Stephanie B. October 18, 2017
"...Publican co-author Cosmo Goss writes that the food at the Publican tastes like 'you put too much sweetness, too much salt, and too much acid together and then tried to shove them all through a small hole.'" I hope it's not how the co-author meant it, but this sounds like they don't even like the restaurant their book is based on! To me that just doesn't read as a compliment.
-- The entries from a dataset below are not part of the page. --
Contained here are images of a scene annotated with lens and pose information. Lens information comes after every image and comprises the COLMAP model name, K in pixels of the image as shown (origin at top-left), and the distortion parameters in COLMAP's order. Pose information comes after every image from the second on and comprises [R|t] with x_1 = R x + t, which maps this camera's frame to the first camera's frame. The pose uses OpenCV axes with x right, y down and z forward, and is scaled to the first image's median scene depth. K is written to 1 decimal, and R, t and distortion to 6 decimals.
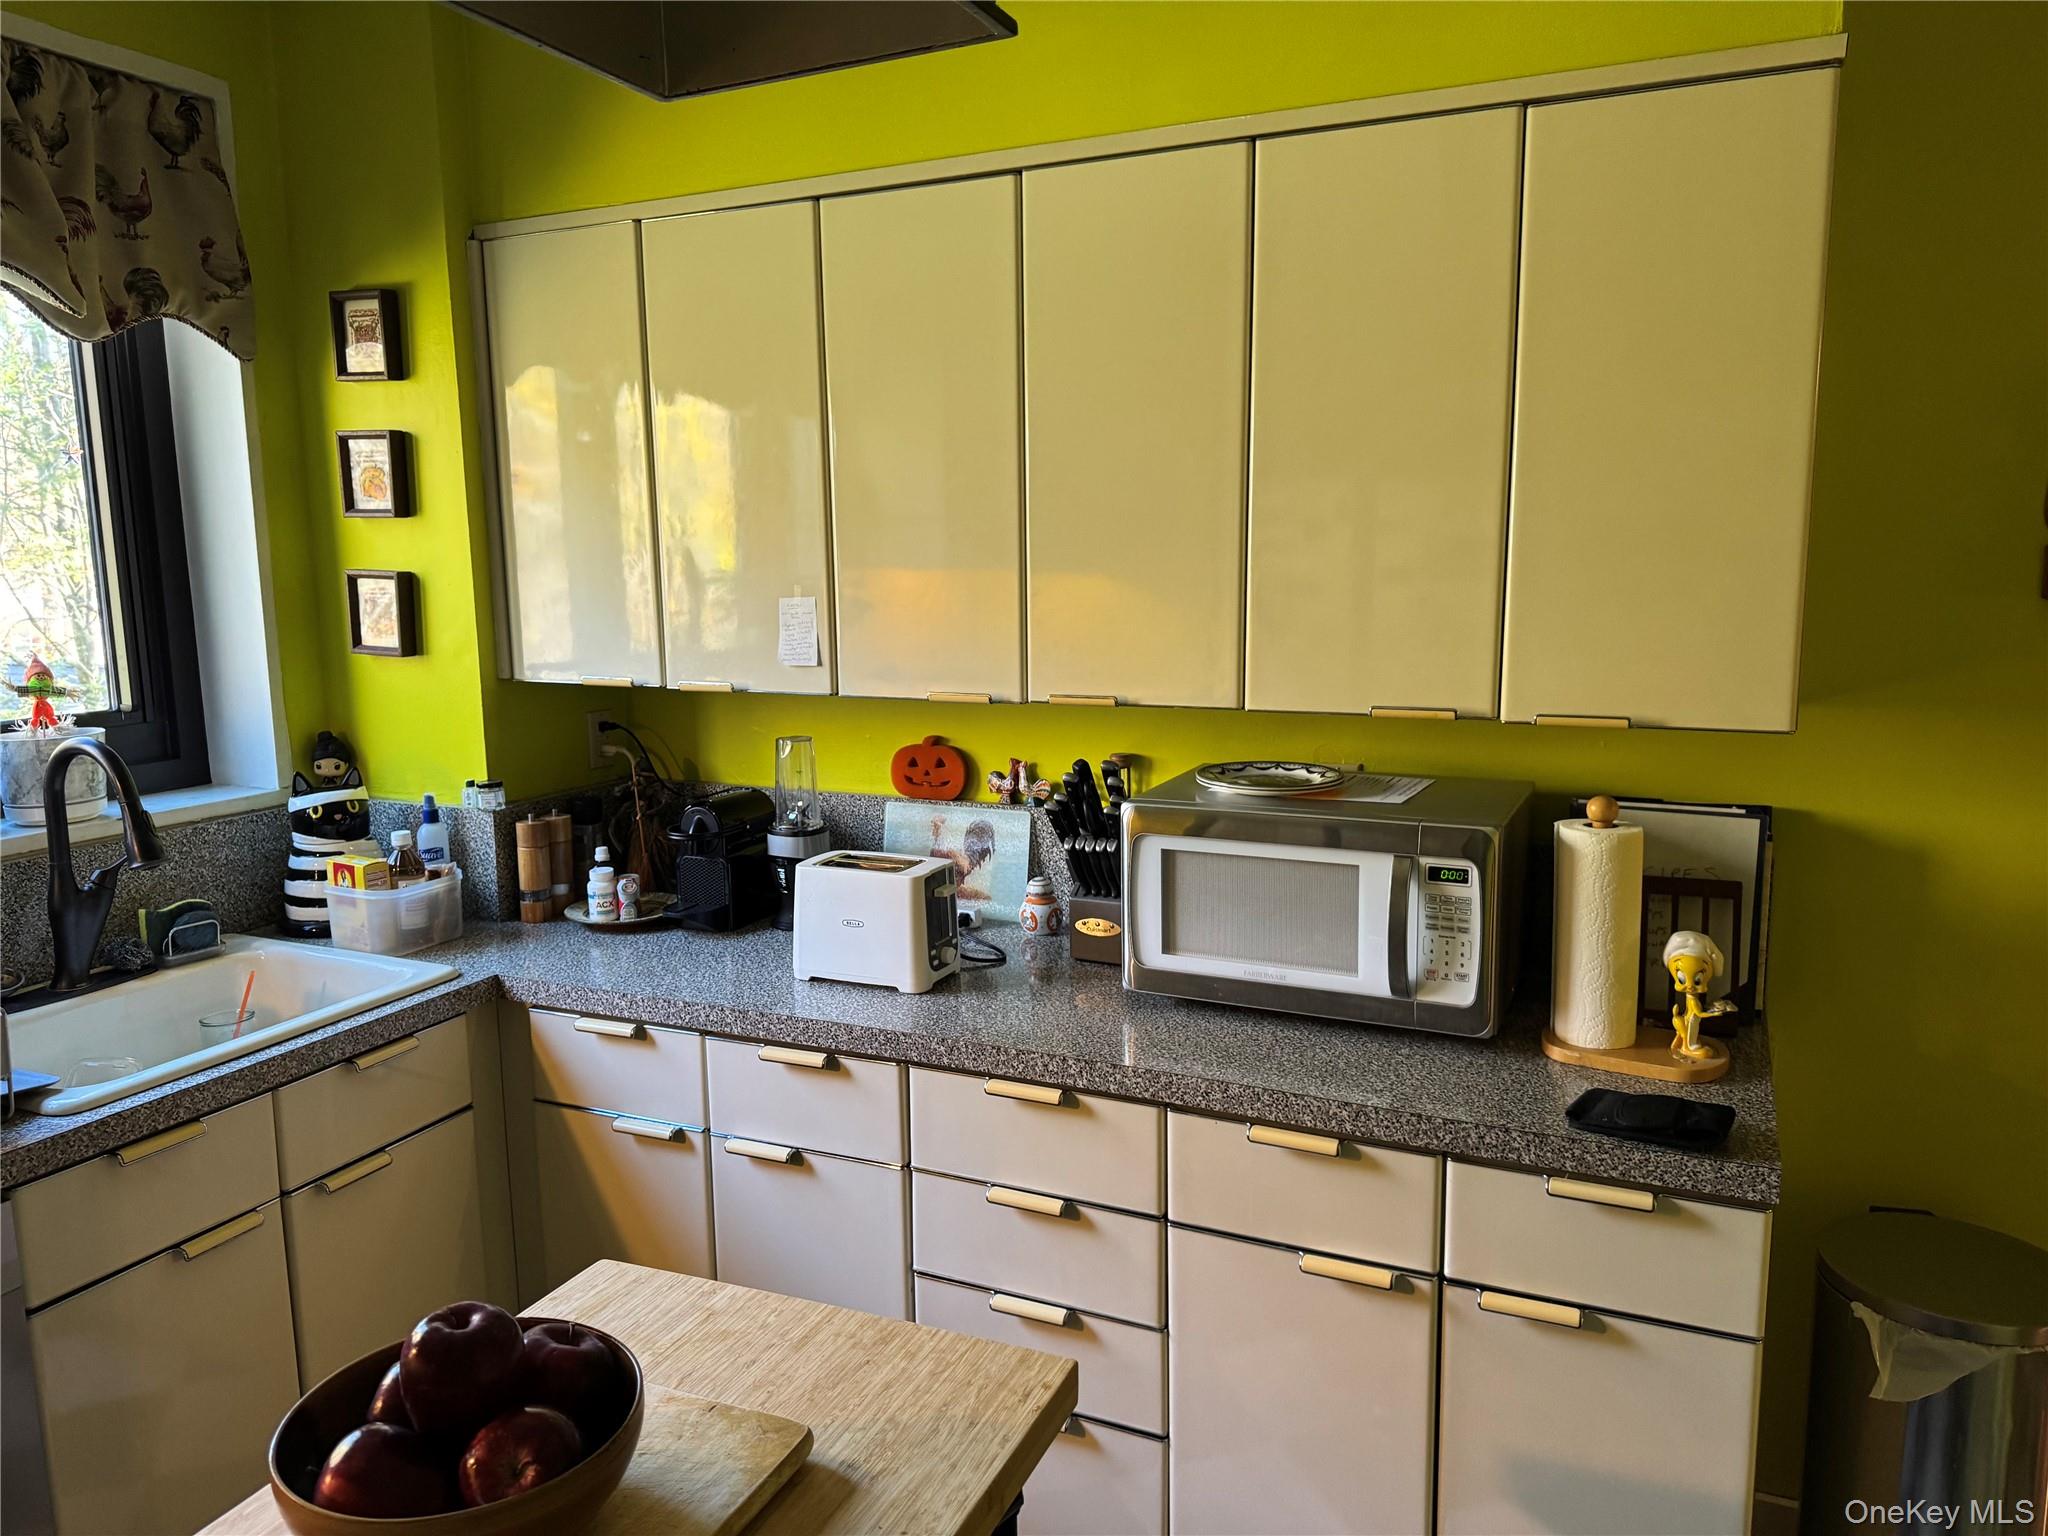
lens RADIAL K [[1448.8, 0, 1025.2], [0, 1448.8, 759.3], [0, 0, 1]] dist [0.032265, -0.032137]
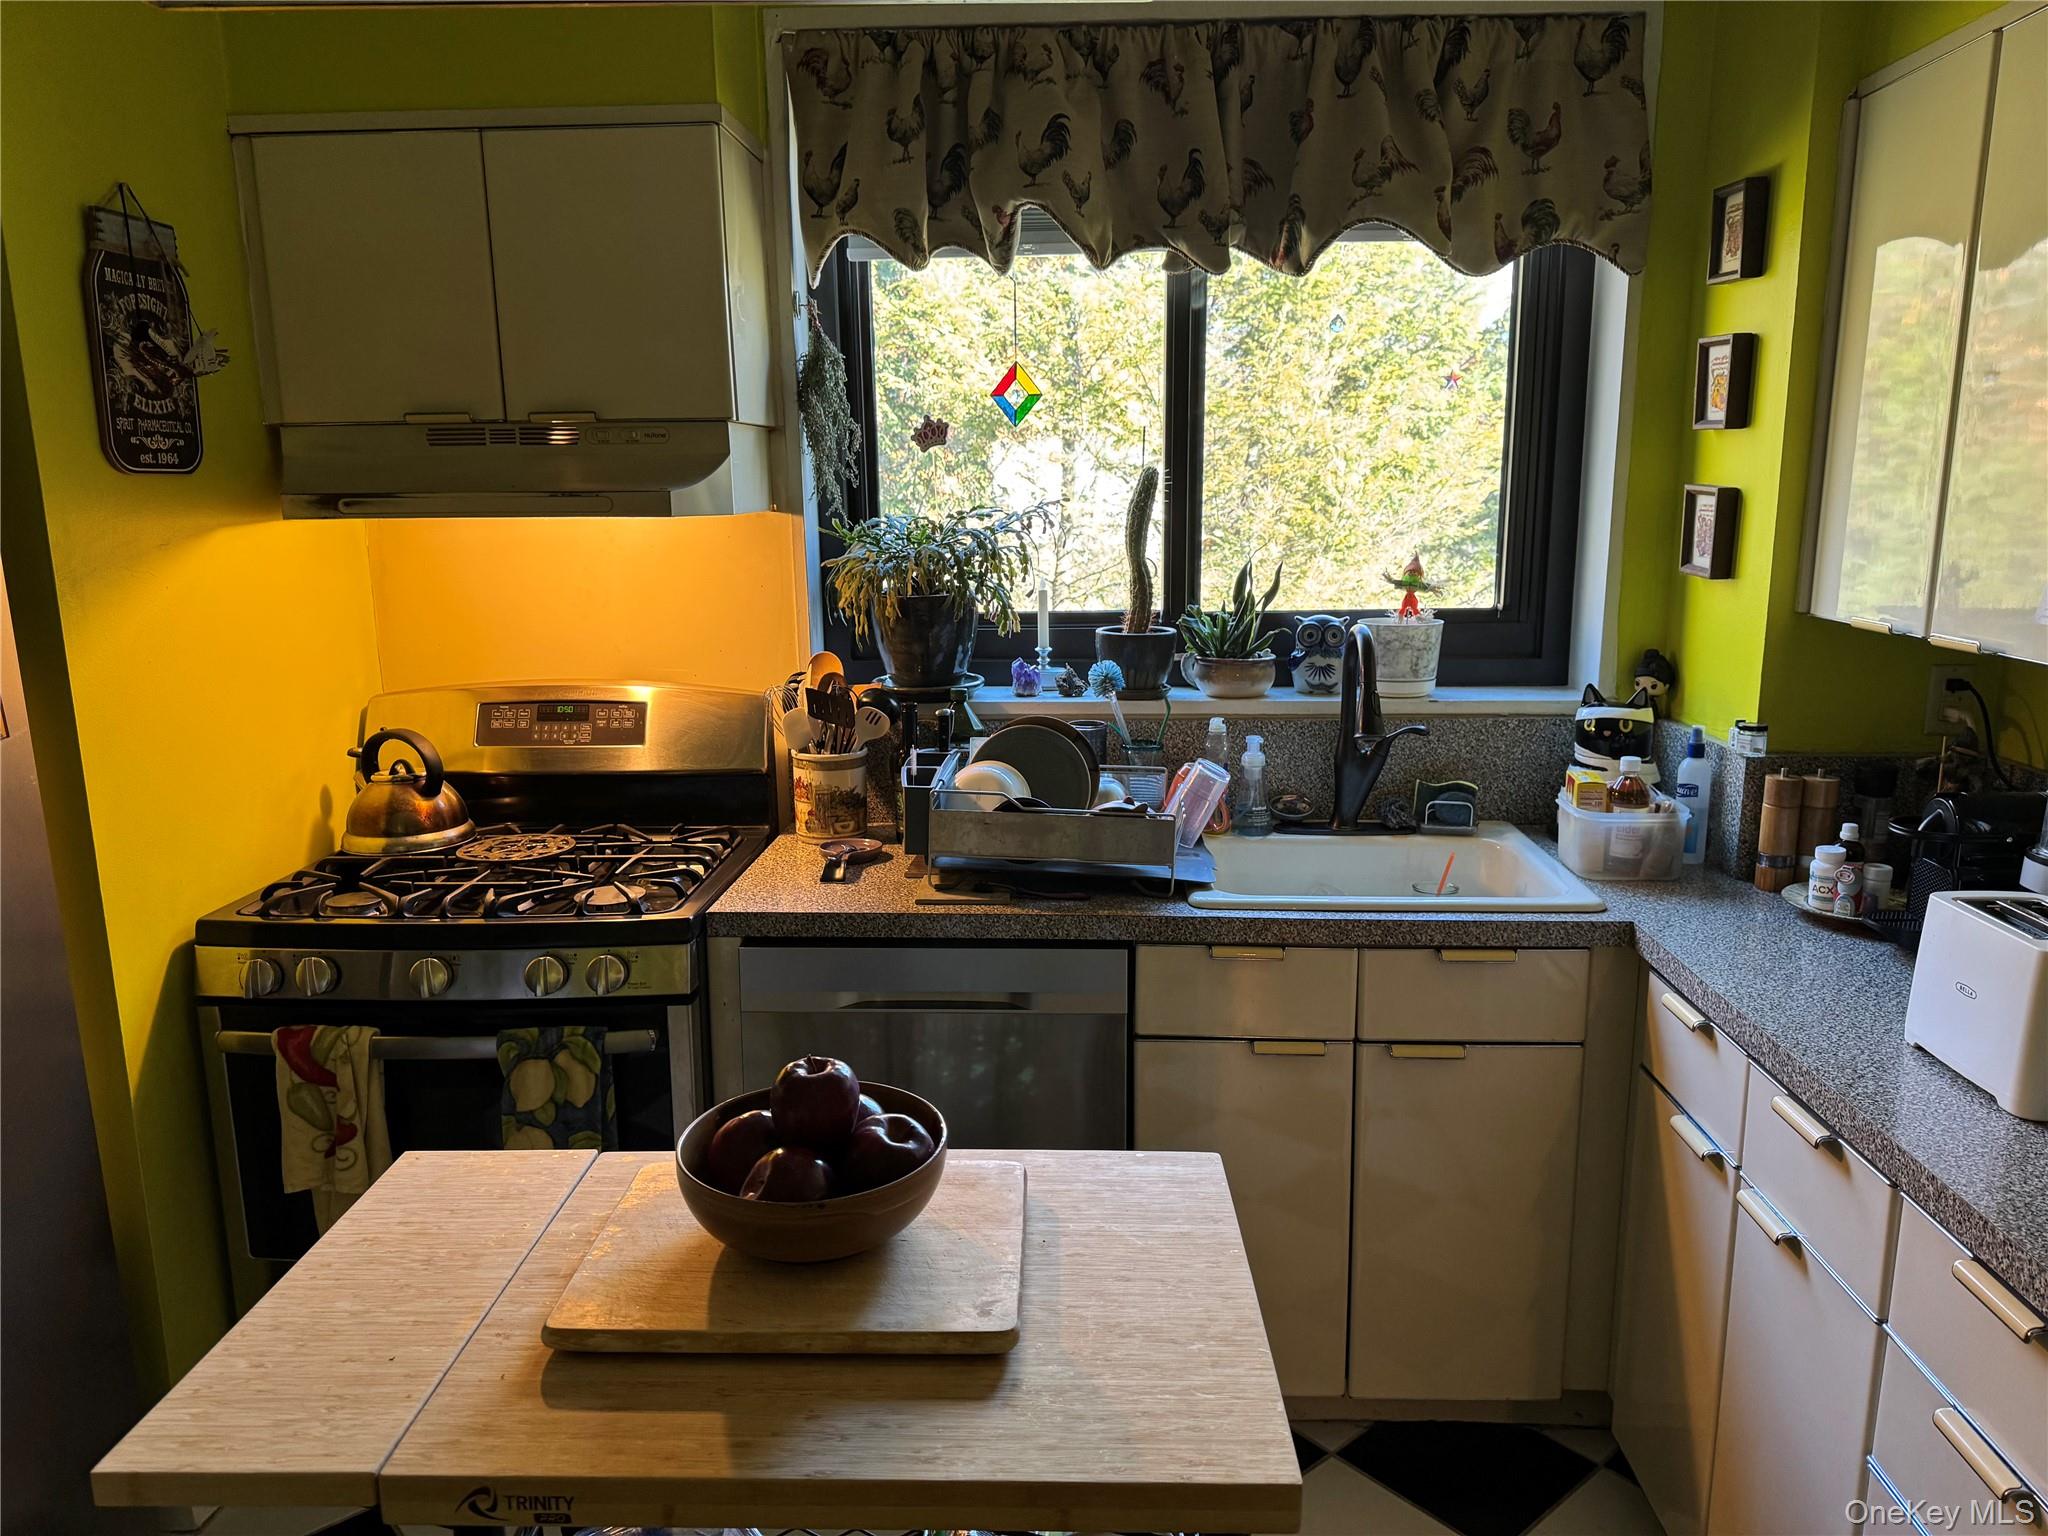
lens RADIAL K [[1433.2, 0, 1024.0], [0, 1433.2, 768.0], [0, 0, 1]] dist [0.065511, -0.085745]
pose [[0.373220, 0.192731, -0.907503, 0.303433], [-0.134321, 0.979102, 0.152696, -0.037161], [0.917968, 0.064908, 0.391309, 0.255620]]
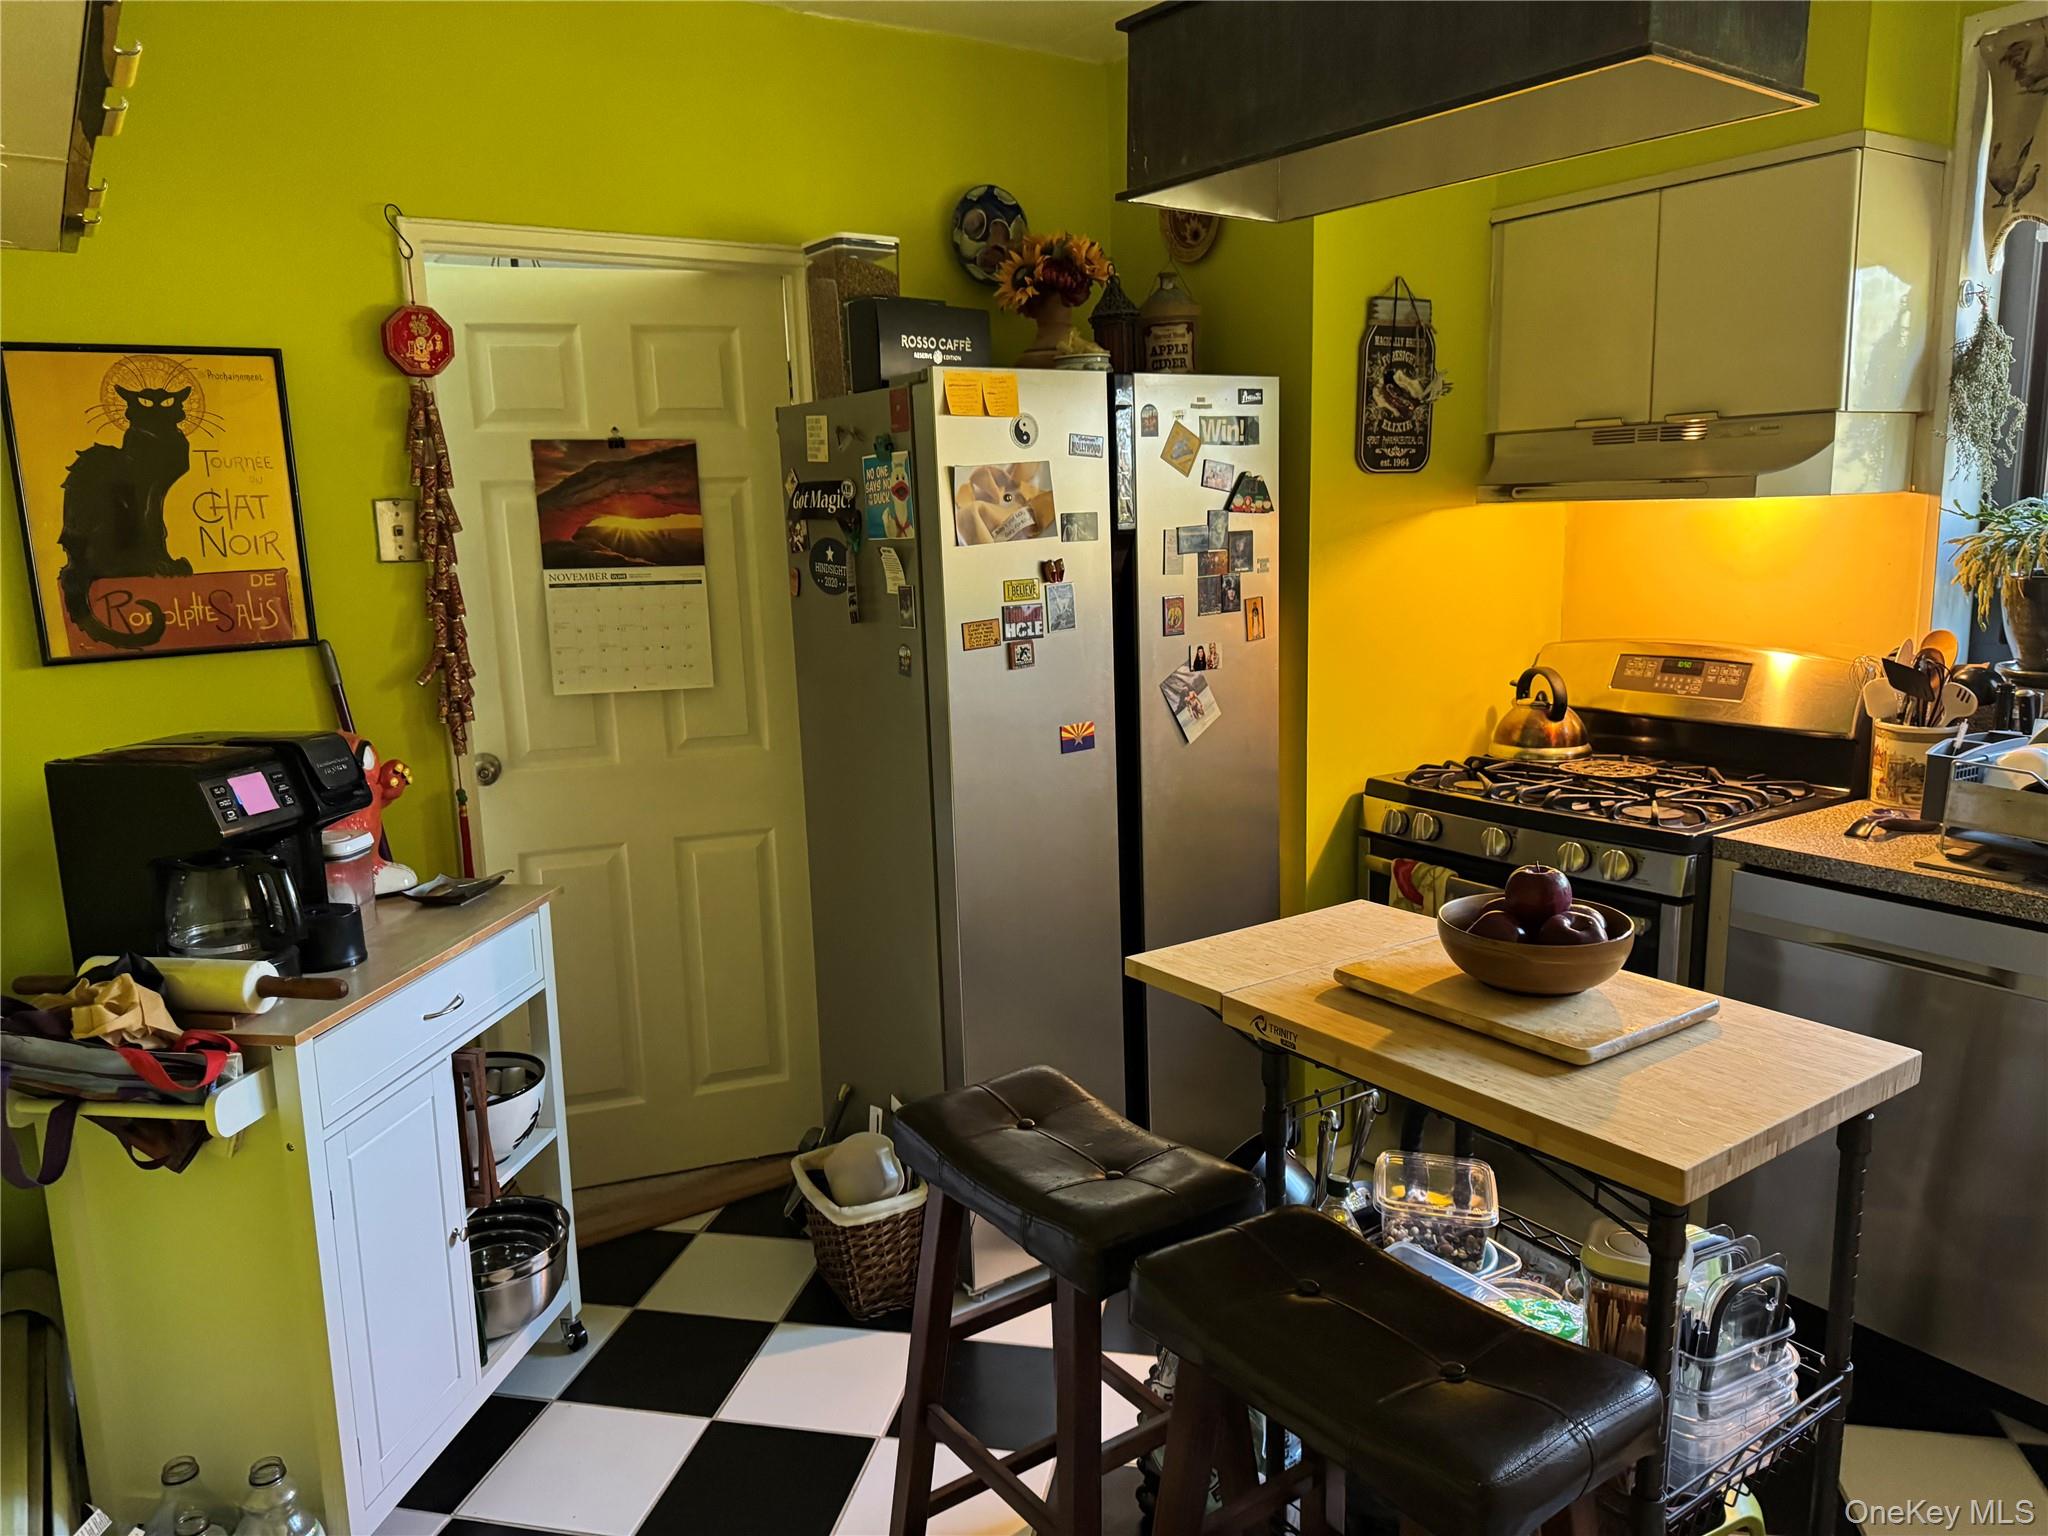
lens RADIAL K [[1425.6, 0, 1043.3], [0, 1425.6, 772.6], [0, 0, 1]] dist [0.105651, -0.125166]
pose [[-0.507039, 0.187950, -0.841181, 0.574531], [-0.098828, 0.956822, 0.273359, -0.072351], [0.856239, 0.221736, -0.466571, 0.503171]]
And I do think a cook book has to be home cook friendly, though of course as a home cook I'm biased. Who else is the target audience? Of course they can target different levels of skill, but 25lbs of pork? That has nothing to do with skill, it's just not feasible for the average home. If a chef wants to write a book about their restaurant, process, journey, food philosophy (things a home cook can learn from but not actually prepare recipes), I think that could be a really interesting read. But then write that book, not a cook book where the content is mostly recipes that most readers won't be able to make. Again, this is just personal opinion based in nothing but my own preference.
 
Souhaite October 18, 2017
Peach olives! I've been looking for these for almost two decades, since the bartender at a wine bar in DC told me those amazing things I'd been munching on were "fetal peaches"
 
Susan A. October 18, 2017
I am so disappointed to read this. Avec is my favorite Chicago restaurant. My son worked for One Off Hospitality for a number of years. I was going to buy him this book for Christmas.
 
BeyondBrynMawr October 25, 2017
I think it's disappointing, too (Blackbird used to be my favorite restaurant in Chicago, and then it switched to Nico Osteria ... and now it's Boka, which isn't a One Off Hospitality restaurant, but I still love The Publican). But given that your son worked for One Off Hospitality, he might still really enjoy the cookbook since, as the author of this review puts it, "There are stories galore, nods to chefs that inspire them (Suzanne Goin, Chris Bianco, Alice Waters), and much love bestowed to vendors and producers. There are insights into menu development, product sourcing, and cooking philosophy."